A graduate of Oberlin College in Ohio, a school with a long history of progressive activism, Book was drawn to ACORN because of its progressive mission and its “scrappy” style, which puts low-income people in charge as member-volunteers.

ACORN has 100 to 200 dues-paying members in Durham (dues are up to $10 a month) and another 300 or so who are non-paying, or associate, members, Book says.

In Durham, ACORN’s organizing has focused on neighborhood issues like the need for better policing and improved drainage in northeast central Durham, as well as tenants’ rights campaigns at the low-income Lincoln Apartments and the Morehead Hills senior-citizens housing complex.

Such efforts, Book says, helped lead to enactment in the recent General Assembly session of a new tenants’ rights law, including minimum housing standards statewide.

ACORN is also working on such national issues as home foreclosures (with Durham staffers doing community outreach, referring potential clients to a national ACORN counseling hotline that is federally funded) and health care reform.

In North Carolina, ACORN and N.C. Fair Share are the two lead organizations for a national reform coalition called HCAN (Health Care for America Now) that receives much of its funding from organized labor.
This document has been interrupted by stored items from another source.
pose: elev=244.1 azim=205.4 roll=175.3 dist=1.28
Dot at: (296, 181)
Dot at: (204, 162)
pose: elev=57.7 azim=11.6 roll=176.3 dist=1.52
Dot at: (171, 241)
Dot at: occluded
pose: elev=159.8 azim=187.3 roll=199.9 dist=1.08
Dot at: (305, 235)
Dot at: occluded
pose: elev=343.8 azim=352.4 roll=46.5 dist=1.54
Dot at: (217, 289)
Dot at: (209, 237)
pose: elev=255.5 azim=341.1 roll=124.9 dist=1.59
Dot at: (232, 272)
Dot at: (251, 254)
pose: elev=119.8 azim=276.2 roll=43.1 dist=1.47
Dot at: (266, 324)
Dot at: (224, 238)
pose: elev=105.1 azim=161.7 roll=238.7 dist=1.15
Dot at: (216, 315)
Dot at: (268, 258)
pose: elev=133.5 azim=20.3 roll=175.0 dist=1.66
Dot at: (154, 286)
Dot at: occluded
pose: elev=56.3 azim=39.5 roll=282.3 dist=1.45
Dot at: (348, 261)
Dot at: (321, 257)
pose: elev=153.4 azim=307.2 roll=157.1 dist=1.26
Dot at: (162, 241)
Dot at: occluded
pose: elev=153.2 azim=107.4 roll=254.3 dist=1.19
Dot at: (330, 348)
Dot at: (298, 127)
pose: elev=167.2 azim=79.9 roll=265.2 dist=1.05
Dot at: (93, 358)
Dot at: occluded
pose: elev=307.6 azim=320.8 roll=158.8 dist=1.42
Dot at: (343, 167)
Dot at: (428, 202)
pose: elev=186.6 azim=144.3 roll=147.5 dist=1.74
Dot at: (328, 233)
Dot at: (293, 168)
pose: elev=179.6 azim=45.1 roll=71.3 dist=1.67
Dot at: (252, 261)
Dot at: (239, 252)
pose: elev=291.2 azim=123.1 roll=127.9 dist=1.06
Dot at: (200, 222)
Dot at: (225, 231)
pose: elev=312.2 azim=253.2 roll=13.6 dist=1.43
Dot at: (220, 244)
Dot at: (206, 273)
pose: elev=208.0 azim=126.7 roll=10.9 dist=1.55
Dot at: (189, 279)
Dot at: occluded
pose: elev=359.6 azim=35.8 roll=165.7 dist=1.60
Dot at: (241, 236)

All year, McCoy, Book and Dustin Bayard, the volunteer-organizer in Raleigh, have been at the forefront of the fight for reform, including a robust public option.

ACORN’s style makes it an easy target for its critics, Book says. It believes in developing leadership from within, which in low-income communities can mean ex-offenders and folks with little education. Its policy objectives are based on their experiences, not gilded-edged studies.

This means listening to people’s struggles, tapping into their hopes and figuring out how, if they pull together, they can help themselves, Book says. “The way ACORN has survived, and my own experience with it, is that it’s been very creative at figuring out how to remain true to its mission and, without chasing the dollars, to keep on truckin’.”

This is why when he tunes into Fox News, Book hears a “witch hunt,” or what he terms “a neo-McCarthyism” intent on turning the failures of a handful of ACORN employees into an unseen conspiracy that all Americans should fear.

“ACORN has never been a popular group just because of the nature of the work it’s done,” he maintains. “But to claim that we’re somehow this giant army is just a scare tactic to frighten the progressive community. Let’s face it, a lot of the right wing doesn’t want low-income people and people of color to be empowered.”